On October 12, a group of 50 Muslim clerics in Pakistan issued a fatwā against those who tried to kill her, but the Taliban reiterated their intent to kill Malala and her father, Ziauddin Yousafzai. The assassination attempt sparked a national and international outpouring of support for Malala. Deutsche Welle wrote in January 2013 that Malala may have become “the most famous teenager in the world.”
United Nations Special Envoy for Global Education Gordon Brown launched a UN petition in Malala’s name, demanding that all children worldwide be in school by the end of 2015; it helped lead to the ratification of Pakistan’s first Right to Education Bill.
The 2013, 2014 and 2015 issues of Time magazine featured Malala as one of “The 100 Most Influential People in the World”. She was the winner of Pakistan’s first National Youth Peace Prize, and the recipient of the 2013 Sakharov Prize. In July that year, she spoke at the headquarters of the United Nations to call for worldwide access to education, and in October the Government of Canada announced its intention that its parliament confer Honorary Canadian citizenship upon Malala.
In February 2014, she was nominated for the World Children’s Prize in Sweden.
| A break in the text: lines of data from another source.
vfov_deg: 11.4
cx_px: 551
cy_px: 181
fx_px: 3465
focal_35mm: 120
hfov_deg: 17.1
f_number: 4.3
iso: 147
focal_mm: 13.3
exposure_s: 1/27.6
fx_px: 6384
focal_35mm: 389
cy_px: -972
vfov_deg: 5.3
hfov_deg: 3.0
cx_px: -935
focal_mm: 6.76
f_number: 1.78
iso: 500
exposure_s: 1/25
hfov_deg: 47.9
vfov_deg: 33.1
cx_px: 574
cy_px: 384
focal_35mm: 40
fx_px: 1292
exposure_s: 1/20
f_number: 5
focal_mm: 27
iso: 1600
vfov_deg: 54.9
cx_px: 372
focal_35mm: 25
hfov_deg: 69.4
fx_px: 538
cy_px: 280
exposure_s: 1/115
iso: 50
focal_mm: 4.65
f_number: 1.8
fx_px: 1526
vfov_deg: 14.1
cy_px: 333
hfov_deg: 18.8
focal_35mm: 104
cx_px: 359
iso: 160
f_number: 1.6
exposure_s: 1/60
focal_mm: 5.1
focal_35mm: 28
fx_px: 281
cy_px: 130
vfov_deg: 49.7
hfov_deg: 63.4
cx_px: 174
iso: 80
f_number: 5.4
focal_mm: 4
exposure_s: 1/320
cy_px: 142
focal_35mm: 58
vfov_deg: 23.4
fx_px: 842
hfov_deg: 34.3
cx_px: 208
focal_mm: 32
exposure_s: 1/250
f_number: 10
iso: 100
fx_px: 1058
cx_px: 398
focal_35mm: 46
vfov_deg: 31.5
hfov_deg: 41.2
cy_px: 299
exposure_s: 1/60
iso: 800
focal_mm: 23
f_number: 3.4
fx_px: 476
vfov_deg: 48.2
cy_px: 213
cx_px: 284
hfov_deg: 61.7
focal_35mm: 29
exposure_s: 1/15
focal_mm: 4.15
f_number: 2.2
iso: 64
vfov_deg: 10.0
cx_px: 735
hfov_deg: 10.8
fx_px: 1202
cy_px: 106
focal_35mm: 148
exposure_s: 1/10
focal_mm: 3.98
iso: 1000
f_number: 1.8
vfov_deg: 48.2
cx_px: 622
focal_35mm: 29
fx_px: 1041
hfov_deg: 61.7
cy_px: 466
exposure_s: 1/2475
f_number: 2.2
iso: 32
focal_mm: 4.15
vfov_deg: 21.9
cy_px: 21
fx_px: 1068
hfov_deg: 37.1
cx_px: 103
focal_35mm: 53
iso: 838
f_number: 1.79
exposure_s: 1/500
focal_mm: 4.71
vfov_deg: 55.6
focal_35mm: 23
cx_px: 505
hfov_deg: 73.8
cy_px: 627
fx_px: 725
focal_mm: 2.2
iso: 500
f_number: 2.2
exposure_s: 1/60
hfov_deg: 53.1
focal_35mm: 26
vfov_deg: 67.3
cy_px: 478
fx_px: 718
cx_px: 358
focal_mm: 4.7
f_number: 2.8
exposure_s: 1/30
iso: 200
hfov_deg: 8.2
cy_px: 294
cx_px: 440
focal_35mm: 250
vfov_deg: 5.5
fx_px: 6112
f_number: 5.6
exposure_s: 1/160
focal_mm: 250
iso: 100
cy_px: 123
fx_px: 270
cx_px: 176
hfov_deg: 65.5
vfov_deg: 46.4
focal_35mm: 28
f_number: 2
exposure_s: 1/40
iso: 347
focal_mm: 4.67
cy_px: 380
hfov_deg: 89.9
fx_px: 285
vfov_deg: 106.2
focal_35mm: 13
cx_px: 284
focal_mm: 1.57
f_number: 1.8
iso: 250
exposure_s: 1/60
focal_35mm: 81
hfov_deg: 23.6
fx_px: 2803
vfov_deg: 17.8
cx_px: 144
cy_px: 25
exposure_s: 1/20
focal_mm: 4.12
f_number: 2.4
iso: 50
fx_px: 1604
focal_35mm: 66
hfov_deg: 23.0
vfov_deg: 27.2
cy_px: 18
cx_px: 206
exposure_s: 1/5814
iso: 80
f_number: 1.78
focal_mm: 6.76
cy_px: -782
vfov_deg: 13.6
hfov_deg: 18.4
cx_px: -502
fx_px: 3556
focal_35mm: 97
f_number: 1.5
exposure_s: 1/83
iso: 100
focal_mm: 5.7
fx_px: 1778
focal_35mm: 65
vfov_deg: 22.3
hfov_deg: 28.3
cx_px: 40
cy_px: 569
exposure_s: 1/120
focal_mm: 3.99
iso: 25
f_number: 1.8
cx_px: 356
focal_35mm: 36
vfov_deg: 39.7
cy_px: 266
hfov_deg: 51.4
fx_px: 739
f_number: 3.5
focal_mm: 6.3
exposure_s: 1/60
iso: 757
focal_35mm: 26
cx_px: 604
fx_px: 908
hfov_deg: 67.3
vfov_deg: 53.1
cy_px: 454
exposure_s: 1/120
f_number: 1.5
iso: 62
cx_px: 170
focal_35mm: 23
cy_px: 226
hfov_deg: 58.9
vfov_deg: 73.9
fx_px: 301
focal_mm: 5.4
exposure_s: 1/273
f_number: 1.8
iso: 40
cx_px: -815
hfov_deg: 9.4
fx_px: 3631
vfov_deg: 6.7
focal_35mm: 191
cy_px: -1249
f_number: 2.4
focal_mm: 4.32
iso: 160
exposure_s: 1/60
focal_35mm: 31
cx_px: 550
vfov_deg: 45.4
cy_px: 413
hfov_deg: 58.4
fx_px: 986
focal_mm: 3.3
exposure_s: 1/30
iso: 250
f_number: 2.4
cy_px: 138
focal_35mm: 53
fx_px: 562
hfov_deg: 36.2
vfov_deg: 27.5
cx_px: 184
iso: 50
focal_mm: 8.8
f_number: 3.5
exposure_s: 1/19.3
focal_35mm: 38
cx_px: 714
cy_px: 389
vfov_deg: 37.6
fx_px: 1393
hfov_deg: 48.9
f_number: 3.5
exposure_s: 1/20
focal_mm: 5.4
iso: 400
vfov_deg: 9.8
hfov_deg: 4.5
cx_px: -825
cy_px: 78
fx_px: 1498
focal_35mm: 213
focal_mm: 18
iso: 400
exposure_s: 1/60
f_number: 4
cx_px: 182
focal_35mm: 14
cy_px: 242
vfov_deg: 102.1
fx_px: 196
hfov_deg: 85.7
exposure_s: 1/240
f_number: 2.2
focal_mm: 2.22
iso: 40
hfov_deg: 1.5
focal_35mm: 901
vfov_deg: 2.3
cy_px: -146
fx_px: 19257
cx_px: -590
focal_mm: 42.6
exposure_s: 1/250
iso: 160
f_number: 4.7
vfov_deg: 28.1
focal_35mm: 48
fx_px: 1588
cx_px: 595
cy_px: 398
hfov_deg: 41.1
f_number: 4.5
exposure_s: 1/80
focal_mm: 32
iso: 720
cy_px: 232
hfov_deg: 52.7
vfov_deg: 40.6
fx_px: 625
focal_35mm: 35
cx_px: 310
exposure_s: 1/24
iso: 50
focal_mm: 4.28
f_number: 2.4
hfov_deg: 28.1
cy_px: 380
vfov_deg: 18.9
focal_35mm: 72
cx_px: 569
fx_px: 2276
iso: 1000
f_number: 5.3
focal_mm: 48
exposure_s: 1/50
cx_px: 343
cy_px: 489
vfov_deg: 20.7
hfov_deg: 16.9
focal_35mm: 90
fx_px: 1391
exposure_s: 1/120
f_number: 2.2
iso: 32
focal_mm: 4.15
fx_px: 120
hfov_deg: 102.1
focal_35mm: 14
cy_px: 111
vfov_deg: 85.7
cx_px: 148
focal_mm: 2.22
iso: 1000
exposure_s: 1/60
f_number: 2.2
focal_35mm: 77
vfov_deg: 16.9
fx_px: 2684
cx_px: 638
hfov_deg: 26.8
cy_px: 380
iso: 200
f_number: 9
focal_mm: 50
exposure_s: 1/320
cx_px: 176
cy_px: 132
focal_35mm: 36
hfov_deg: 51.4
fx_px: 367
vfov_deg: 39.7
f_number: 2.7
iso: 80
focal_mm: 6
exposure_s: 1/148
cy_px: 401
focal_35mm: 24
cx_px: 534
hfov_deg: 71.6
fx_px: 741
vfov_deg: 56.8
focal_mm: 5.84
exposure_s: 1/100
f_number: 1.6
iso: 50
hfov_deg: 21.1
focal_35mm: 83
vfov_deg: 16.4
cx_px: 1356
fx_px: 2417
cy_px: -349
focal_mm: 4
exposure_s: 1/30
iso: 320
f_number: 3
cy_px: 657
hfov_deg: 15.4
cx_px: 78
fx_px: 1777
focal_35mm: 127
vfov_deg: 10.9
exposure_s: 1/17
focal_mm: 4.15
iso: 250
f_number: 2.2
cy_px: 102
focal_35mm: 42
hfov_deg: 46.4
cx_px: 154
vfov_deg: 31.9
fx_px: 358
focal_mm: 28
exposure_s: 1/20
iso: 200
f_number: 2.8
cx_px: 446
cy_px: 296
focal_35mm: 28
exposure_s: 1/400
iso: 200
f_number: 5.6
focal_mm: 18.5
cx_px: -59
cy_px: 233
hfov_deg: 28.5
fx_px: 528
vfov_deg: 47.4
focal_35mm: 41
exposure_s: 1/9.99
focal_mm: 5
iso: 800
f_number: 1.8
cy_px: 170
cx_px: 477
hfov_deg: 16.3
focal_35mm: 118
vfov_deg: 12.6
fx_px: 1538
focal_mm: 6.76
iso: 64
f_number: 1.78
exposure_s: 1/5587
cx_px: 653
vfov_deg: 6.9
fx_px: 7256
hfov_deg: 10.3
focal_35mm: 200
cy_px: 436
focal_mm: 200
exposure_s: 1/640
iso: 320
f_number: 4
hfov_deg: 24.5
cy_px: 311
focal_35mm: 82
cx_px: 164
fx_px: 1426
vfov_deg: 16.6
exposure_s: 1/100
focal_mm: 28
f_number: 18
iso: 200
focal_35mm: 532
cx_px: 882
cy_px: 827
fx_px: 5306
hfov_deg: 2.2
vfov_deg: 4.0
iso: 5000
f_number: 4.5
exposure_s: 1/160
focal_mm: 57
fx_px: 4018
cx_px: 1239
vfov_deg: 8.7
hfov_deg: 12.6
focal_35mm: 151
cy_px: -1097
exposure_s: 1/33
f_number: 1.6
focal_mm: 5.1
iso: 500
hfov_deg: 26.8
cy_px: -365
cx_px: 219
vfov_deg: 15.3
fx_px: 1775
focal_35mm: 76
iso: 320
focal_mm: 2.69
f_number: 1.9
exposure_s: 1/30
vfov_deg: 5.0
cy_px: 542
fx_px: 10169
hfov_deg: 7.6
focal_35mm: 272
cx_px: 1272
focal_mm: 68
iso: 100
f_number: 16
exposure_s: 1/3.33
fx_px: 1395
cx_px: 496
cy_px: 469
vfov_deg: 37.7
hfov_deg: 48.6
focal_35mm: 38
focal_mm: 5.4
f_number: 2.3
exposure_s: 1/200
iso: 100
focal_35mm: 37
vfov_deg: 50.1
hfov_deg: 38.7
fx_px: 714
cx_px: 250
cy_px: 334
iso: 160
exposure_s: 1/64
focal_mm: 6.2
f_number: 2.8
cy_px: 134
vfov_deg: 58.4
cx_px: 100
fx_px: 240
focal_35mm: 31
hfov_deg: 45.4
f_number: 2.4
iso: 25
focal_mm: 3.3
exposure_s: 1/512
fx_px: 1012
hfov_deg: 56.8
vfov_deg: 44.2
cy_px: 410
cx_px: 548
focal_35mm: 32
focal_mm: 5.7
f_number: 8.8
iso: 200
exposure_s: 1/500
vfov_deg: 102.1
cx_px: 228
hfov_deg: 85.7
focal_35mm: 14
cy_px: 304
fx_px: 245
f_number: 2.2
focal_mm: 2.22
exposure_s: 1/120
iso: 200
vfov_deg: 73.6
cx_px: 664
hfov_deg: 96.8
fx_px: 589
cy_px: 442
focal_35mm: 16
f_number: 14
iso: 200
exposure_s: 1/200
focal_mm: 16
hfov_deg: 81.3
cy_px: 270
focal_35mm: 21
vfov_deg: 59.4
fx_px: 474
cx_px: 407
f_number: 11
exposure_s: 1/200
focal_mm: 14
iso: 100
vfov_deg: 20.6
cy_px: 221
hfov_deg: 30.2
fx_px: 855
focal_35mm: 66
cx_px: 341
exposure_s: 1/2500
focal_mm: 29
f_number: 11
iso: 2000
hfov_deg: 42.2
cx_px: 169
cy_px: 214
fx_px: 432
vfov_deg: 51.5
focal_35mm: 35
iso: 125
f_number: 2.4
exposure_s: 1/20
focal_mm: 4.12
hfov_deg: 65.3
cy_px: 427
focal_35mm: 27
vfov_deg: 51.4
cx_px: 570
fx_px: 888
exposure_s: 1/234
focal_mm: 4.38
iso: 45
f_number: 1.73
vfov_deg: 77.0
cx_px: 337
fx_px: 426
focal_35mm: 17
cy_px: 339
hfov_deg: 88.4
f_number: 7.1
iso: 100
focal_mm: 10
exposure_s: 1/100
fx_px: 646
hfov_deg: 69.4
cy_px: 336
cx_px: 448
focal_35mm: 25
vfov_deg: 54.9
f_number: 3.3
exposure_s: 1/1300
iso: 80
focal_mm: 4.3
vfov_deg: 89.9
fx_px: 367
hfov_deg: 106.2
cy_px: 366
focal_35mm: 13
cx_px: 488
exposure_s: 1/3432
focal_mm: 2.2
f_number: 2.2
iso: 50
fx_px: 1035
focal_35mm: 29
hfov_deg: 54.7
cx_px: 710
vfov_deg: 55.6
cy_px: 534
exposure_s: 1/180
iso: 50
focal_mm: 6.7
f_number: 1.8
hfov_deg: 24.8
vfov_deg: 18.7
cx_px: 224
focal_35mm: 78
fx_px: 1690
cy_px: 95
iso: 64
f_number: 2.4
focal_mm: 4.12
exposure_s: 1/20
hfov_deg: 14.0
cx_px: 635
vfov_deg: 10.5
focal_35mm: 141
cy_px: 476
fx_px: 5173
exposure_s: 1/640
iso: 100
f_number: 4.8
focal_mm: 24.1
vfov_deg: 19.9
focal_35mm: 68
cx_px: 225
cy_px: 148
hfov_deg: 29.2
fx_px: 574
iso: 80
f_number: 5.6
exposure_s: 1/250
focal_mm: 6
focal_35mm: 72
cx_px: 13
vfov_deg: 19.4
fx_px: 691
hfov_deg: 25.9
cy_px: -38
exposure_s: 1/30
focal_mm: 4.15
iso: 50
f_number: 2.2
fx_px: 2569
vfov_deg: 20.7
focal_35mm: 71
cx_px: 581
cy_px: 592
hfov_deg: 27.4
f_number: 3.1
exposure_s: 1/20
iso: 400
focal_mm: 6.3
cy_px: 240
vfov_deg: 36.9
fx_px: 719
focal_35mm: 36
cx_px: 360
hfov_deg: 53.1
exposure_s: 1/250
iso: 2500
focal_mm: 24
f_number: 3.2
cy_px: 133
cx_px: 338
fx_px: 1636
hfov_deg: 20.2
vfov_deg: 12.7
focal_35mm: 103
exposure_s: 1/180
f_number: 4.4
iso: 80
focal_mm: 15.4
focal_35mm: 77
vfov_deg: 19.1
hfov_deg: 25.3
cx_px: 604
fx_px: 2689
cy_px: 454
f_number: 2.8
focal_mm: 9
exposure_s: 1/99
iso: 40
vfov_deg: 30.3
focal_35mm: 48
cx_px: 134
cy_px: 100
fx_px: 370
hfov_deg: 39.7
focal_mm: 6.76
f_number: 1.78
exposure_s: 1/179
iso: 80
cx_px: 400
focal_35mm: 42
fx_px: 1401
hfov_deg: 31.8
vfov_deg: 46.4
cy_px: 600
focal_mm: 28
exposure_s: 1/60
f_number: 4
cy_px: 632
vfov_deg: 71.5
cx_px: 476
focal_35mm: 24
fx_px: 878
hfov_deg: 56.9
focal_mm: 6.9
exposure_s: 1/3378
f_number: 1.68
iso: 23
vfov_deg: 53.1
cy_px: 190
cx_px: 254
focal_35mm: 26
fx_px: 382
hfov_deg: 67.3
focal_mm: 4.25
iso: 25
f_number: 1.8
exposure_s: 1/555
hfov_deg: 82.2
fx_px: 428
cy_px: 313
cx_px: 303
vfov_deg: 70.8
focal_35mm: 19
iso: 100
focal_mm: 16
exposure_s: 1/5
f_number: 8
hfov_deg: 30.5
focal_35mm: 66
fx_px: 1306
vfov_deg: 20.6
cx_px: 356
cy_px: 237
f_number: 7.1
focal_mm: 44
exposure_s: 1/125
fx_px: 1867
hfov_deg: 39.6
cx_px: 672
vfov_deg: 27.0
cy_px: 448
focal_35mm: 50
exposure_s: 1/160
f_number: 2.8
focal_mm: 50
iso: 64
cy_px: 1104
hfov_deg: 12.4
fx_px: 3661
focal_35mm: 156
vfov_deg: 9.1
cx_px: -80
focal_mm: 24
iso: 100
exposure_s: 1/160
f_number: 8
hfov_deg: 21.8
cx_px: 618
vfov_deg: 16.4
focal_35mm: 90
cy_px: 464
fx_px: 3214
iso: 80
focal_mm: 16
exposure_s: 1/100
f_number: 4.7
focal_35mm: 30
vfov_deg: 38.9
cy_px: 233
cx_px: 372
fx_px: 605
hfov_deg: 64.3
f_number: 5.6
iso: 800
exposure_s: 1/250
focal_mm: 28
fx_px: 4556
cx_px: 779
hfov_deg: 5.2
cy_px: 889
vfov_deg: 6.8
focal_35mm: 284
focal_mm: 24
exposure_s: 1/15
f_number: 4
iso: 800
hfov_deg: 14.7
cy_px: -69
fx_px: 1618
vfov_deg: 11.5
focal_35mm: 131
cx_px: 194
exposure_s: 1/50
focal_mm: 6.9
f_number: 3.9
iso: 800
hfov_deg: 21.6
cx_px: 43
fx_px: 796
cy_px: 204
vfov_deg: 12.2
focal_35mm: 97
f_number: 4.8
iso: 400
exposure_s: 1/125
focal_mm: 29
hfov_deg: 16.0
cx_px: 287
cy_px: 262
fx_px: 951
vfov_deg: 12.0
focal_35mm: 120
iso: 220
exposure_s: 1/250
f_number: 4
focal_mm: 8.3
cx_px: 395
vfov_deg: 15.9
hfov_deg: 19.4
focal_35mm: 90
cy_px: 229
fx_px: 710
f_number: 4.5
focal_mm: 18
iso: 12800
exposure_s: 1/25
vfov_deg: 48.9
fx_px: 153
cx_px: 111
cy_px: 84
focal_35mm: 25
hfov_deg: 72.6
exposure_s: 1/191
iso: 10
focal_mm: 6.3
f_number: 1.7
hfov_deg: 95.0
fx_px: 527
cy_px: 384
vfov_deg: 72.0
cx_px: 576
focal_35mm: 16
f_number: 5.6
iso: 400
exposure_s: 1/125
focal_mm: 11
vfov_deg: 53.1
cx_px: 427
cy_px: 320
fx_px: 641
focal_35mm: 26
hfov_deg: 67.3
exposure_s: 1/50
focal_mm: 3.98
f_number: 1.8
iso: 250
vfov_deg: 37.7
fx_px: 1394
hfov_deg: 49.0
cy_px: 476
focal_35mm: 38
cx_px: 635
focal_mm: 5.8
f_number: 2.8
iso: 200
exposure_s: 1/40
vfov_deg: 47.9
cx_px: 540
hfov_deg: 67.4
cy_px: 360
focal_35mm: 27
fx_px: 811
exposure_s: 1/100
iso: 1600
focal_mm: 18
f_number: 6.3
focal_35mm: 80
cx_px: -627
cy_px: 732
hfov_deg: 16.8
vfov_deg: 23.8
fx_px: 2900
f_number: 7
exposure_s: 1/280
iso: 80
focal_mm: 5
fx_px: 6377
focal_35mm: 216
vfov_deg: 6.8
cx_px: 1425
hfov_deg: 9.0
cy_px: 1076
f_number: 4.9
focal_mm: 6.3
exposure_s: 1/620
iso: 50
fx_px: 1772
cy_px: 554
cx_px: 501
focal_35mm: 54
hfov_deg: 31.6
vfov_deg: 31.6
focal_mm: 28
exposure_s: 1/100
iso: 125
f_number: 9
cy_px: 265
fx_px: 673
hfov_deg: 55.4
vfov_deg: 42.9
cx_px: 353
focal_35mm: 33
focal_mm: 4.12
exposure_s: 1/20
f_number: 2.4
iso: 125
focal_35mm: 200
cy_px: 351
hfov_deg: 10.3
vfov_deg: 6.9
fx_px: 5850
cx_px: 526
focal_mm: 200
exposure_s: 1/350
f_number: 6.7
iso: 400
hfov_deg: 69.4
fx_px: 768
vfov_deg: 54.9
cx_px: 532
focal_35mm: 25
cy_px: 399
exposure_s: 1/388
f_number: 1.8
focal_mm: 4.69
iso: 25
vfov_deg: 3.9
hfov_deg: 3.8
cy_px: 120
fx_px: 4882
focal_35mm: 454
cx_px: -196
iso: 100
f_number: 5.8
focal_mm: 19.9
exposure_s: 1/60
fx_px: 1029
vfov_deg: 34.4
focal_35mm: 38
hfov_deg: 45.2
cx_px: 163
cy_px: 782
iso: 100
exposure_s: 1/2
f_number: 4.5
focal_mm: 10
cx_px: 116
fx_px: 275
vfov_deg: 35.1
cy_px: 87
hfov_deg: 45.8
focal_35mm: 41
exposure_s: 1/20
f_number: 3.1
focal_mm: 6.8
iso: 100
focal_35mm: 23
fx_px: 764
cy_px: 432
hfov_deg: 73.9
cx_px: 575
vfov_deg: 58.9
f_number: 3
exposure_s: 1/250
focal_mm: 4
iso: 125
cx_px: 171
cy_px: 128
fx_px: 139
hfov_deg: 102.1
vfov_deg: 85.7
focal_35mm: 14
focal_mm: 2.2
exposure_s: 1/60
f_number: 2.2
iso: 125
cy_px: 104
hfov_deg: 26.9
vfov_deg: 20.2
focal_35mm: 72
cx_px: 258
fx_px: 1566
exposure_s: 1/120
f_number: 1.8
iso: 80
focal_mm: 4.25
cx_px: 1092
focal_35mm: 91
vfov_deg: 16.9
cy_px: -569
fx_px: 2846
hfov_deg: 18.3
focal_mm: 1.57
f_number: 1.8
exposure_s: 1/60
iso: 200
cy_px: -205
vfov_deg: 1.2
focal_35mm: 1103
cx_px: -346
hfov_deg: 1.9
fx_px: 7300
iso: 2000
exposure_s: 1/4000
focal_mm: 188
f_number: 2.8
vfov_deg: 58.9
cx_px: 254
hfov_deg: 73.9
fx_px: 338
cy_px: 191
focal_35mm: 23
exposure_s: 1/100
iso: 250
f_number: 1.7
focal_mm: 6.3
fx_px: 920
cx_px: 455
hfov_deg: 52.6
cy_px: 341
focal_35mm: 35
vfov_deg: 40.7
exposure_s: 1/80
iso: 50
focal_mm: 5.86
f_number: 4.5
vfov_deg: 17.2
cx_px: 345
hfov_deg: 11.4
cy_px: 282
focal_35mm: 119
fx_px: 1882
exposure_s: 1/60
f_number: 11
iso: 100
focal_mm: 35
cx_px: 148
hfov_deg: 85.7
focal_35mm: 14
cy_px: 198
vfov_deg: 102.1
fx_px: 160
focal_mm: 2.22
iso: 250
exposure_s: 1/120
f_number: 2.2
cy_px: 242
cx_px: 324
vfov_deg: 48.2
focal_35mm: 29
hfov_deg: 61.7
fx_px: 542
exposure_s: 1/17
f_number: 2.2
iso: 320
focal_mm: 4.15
Even though she was fighting for women’s rights as well as children’s rights, she did not describe herself as feminist when asked on Forbes Under 30 Summit in 2014.
In 2015, however, Malala told Emma Watson she decided to call herself a feminist after hearing Watson’s speech at the UN launching the HeForShe campaign. In May 2014, Malala was granted an honorary doctorate by the University of King’s College in Halifax, Nova Scotia.
Later in 2014, Malala was announced as the co-recipient of the 2014 Nobel Peace Prize, along with Kailash Satyarthi, for her struggle against the suppression of children and young people and for the right of all children to education. Aged 17 at the time, Malala became the youngest-ever Nobel Prize laureate.
She was the subject of Oscar-shortlisted 2015 documentary He Named Me Malala.
Since March 2013, she has been a pupil at the all-girls’ Edgbaston High School in Birmingham.On 20 August 2015, she achieved a string of A’s and A*s in her GCSE exams.